Palazzo Chiaramonte – E’ un bel palazzo costruito nel 1307 dalla famiglia di cui porta il nome, una delle più facoltose e potenti del periodo aragonese. L’edificio viene anche chiamato Lo Steri da Hosterium, dimora fortificata, caratteristica forma squadrata e pulita. Passato nelle mani dei vicerè spagnoli, nel ‘600, diviene sede del Tribunale dell’inquisizione fino al 782, data di abolizione di questa istituzione in Sicilia.
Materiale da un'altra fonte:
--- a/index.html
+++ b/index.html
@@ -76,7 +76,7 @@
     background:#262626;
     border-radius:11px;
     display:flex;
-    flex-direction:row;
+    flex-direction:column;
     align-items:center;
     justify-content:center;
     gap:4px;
La facciata è arricchita da due ordini di bellissime trifore (si noti in particolare il lavoro di intarsio in pietra dell’arco che corona quelle del primo livello). Lo stile gotico nelle linee essenziali, ha caratteristiche peculiari tanto da venir definito stile chiaramontano, utilizzato in parecchi edifici civili siciliani dello stesso periodo.
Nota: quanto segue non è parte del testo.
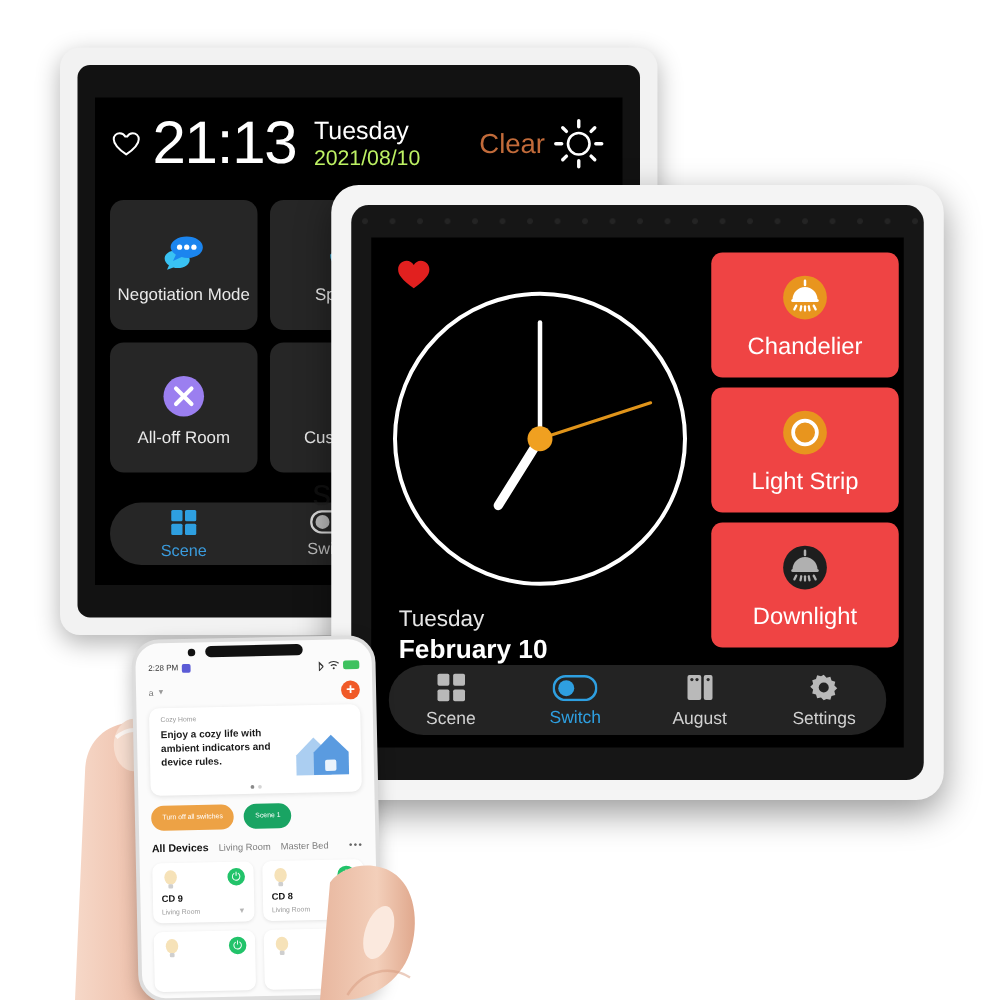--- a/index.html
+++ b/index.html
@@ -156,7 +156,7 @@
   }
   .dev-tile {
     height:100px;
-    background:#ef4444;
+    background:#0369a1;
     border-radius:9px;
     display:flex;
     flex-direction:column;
Museo Internazionale delle Marionette – Il museo possiede una bella e ricchissima collezione tra pupi, marionette, ombre, scenari e pannelli provenienti da tutto il mondo. Le prime sale sono dedicate ai pupi siciliani, molti dei quali presentati sulla “scena”. Si ammirino in particolare i volti dai tratti delicati dei pupi del teatro di Gaspare Canino (XIX sec.). La seconda sezione invece è dedicata alla tradizione europea, con marionette famose (come ad esempio le inglesi Puncla and Judy), ed extraeuropea, con una vasta sezione orientale: burattini cinesi, marionette indiane, birmane, vietnamite, tailandesi, africane nonchè ombre turche, indiane e malesi (in cuoio), tutte presentate in una suggestiva penombra che rievoca emozioni e sensazioni lontane. Si noti, nella sala IV la hsaing waing, l’orchestra birmana ove trovavano posto i musici che iniziavano a suonare un’ora prima dello spettacolo con musiche che seguivano un rituale simbolico. L’ultima sezione presenta invece i pupi particolari, preparati per una morte violenta e spettacolare. Il museo ospita un teatrino, ancora oggi attivo (informazioni presso il museo stesso). Lungo le pareti della sala sono appesi cartelli di pupari, manifesti illustrati utilizzati dai cantastorie come supporto ai racconti orali.
Palazzo Branciforte-Butera – E’ un palazzo fortemente restaurato che ha l’ingresso principale in via Butera, ma il cui prospetto si affaccia sul piano alto della Marinai. E’ preceduto da un bel passeggio e dalla terrazza chiamata Mura delle Cattive.